++++ Data extracts ++++
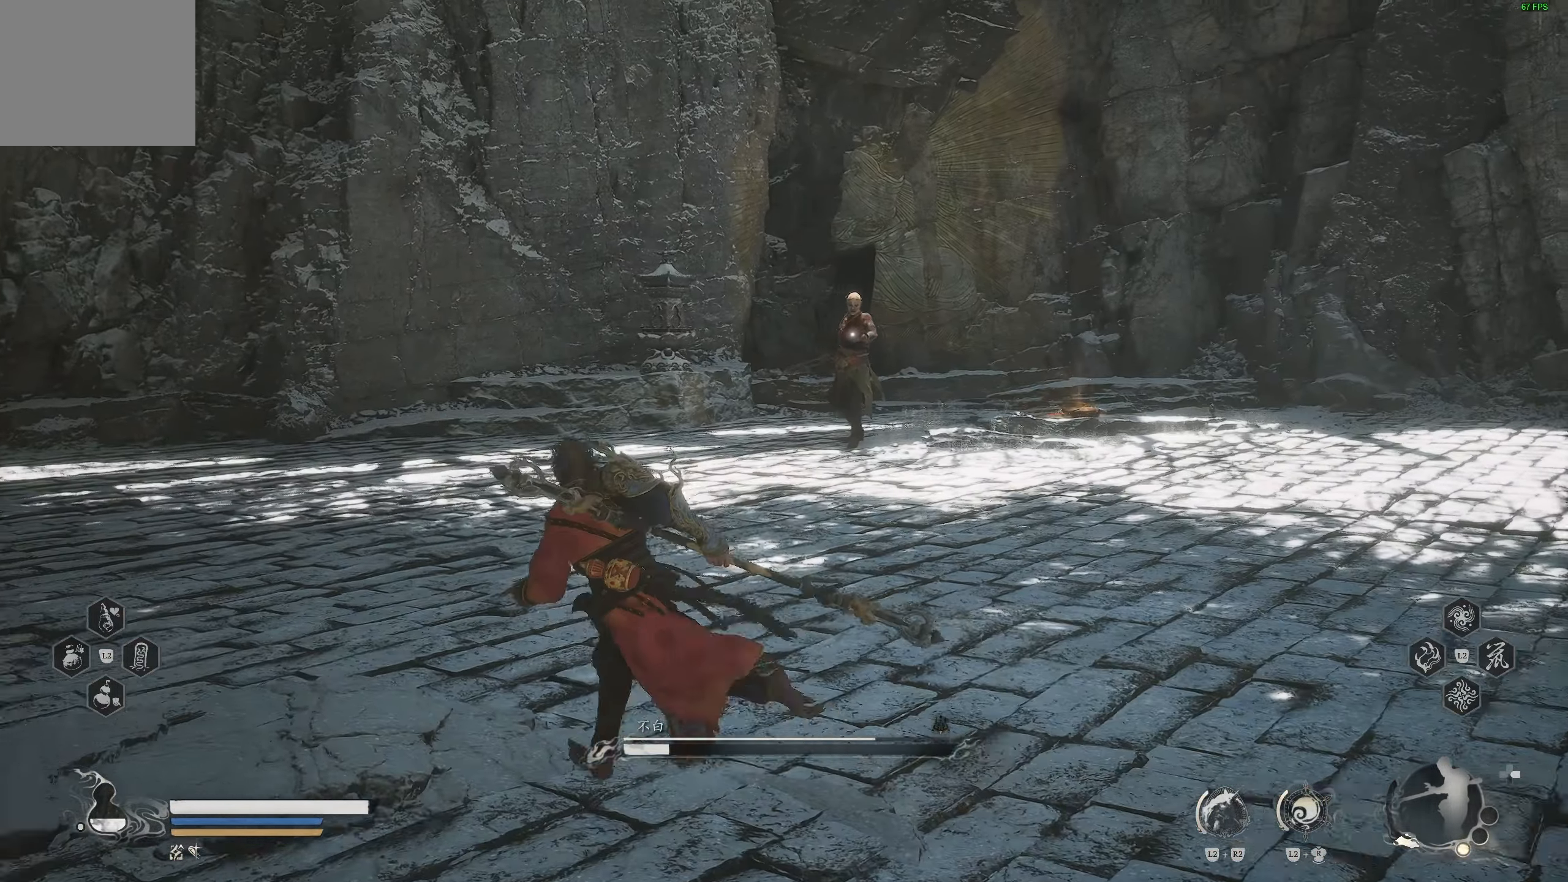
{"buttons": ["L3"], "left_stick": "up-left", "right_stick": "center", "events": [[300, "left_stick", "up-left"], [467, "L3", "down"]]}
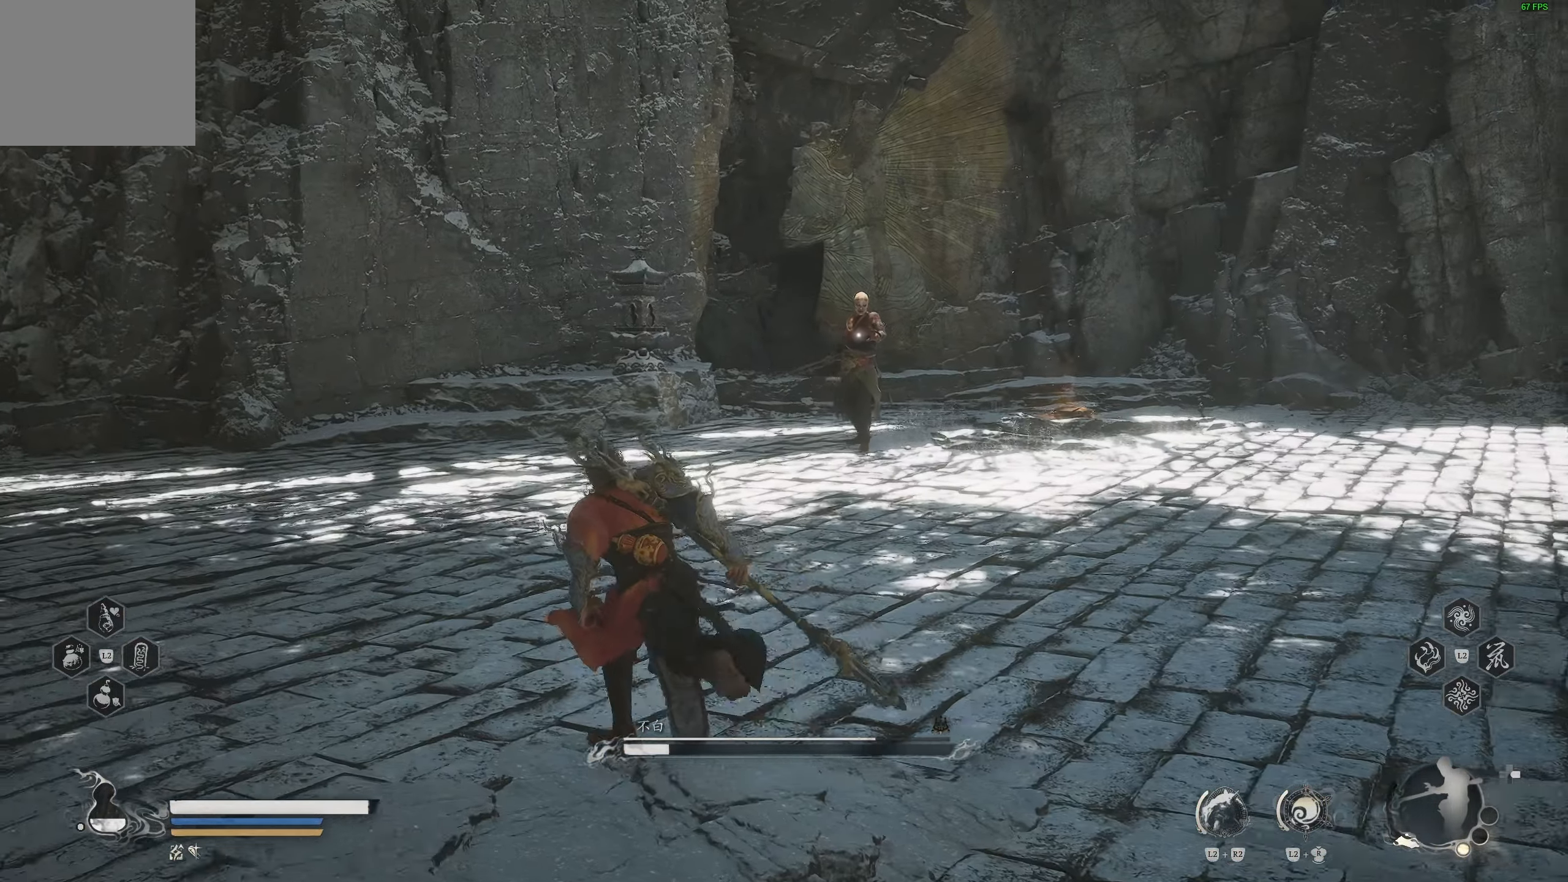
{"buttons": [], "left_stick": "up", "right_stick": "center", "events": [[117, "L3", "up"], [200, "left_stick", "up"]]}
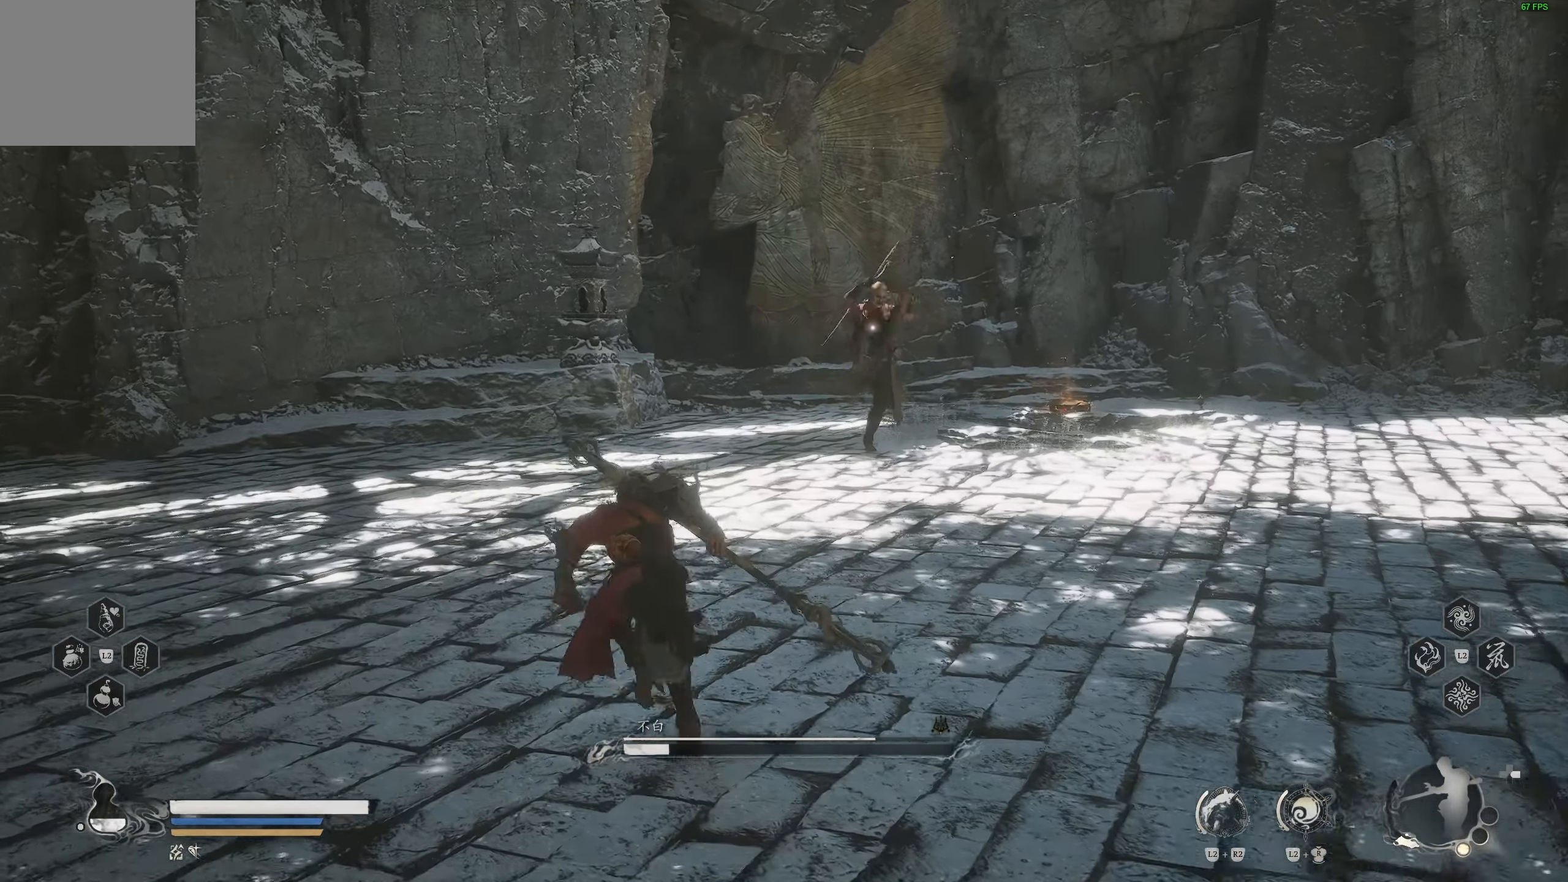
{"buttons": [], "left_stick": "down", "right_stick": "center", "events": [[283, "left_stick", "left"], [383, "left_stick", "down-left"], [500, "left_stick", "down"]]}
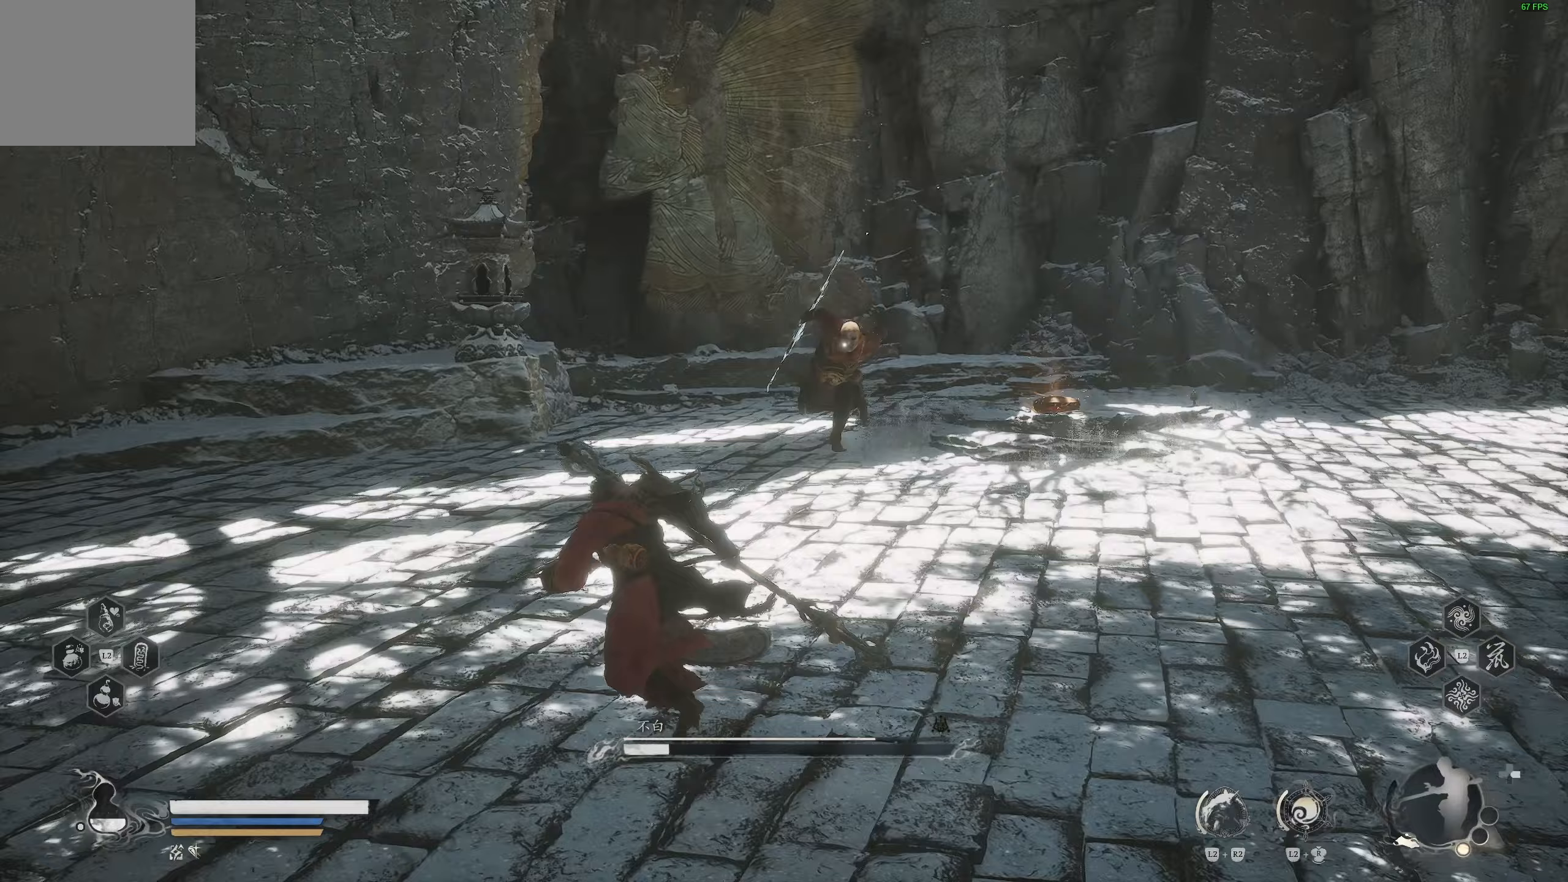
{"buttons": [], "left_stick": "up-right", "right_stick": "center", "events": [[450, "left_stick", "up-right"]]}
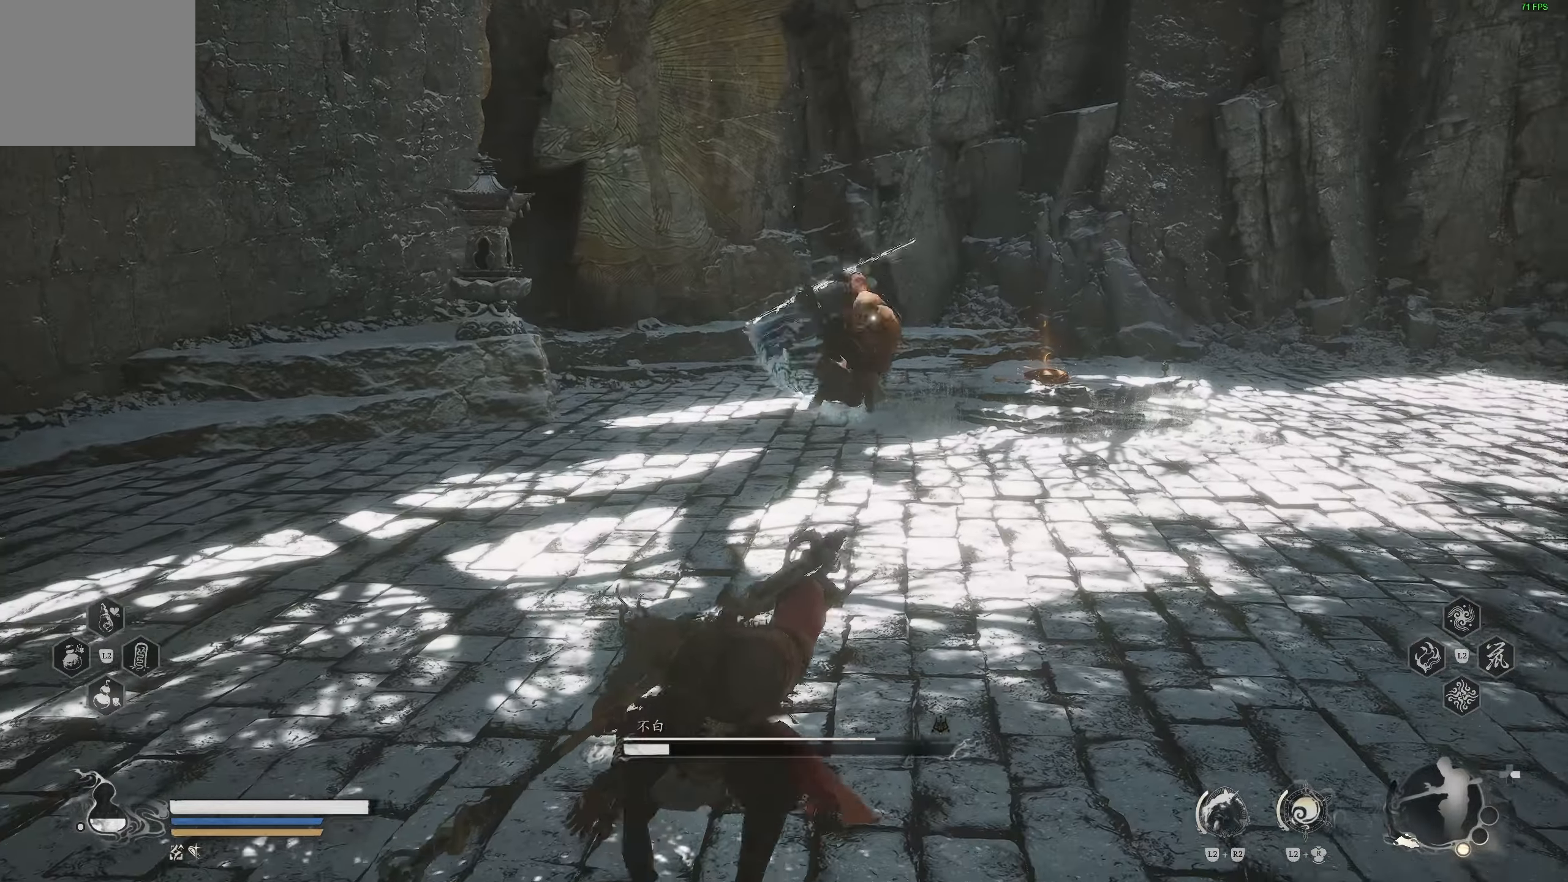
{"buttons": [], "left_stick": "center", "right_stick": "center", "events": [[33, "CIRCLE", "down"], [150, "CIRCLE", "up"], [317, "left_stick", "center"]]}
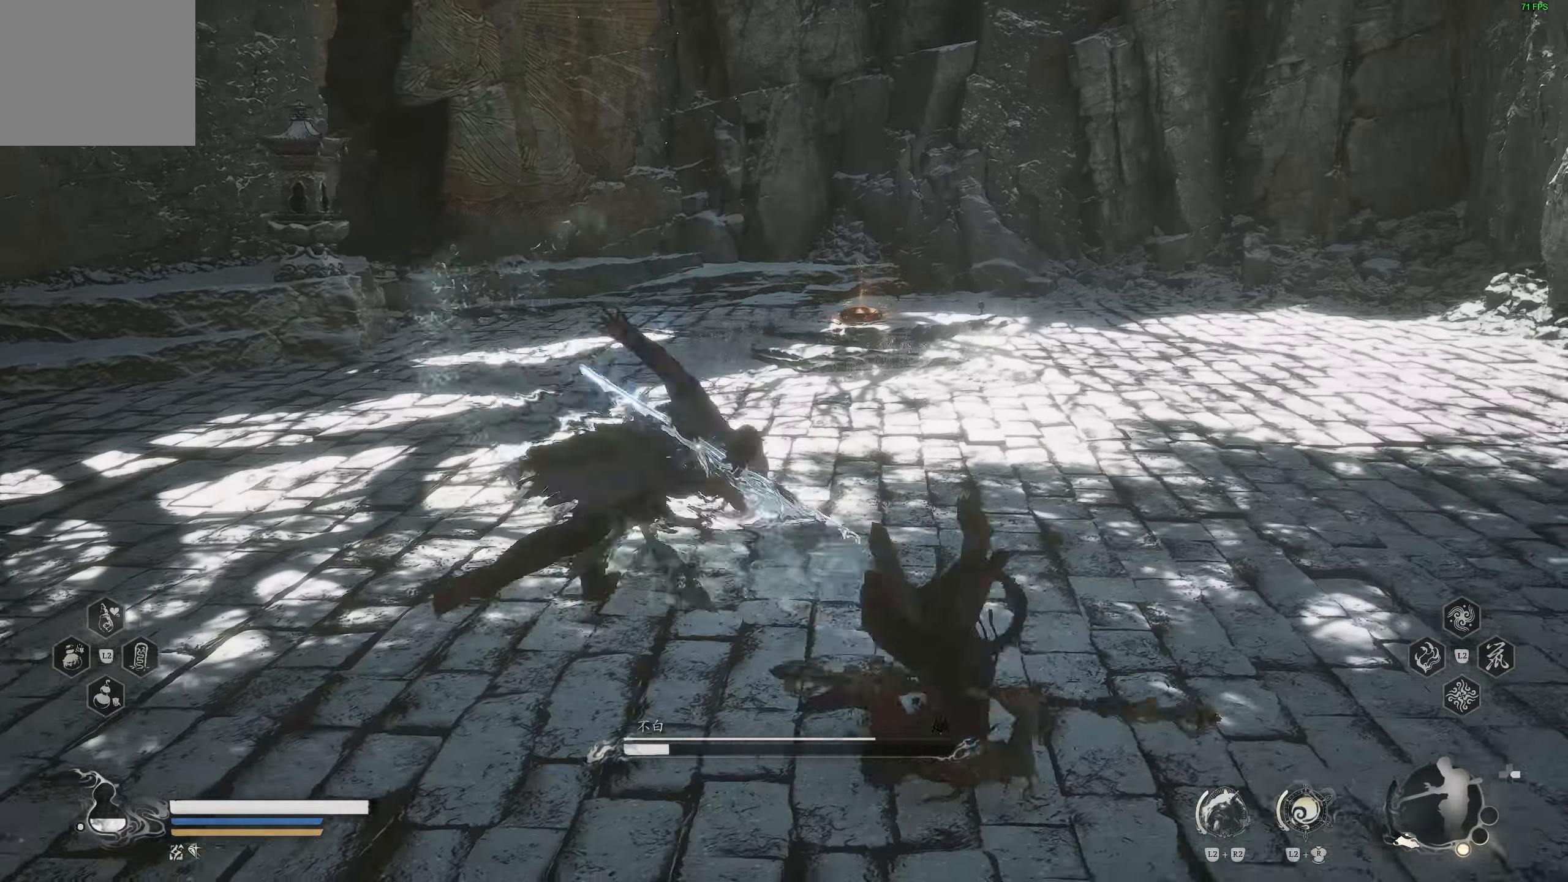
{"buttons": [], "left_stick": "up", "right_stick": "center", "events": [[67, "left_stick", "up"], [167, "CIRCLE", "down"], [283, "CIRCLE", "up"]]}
++++
Exercise directions:
Transcribe the entries word for word, without their pictures.

Result of this task:
{"buttons": ["L3"], "left_stick": "up-left", "right_stick": "center", "events": [[300, "left_stick", "up-left"], [467, "L3", "down"]]}
{"buttons": [], "left_stick": "up", "right_stick": "center", "events": [[117, "L3", "up"], [200, "left_stick", "up"]]}
{"buttons": [], "left_stick": "down", "right_stick": "center", "events": [[283, "left_stick", "left"], [383, "left_stick", "down-left"], [500, "left_stick", "down"]]}
{"buttons": [], "left_stick": "up-right", "right_stick": "center", "events": [[450, "left_stick", "up-right"]]}
{"buttons": [], "left_stick": "center", "right_stick": "center", "events": [[33, "CIRCLE", "down"], [150, "CIRCLE", "up"], [317, "left_stick", "center"]]}
{"buttons": [], "left_stick": "up", "right_stick": "center", "events": [[67, "left_stick", "up"], [167, "CIRCLE", "down"], [283, "CIRCLE", "up"]]}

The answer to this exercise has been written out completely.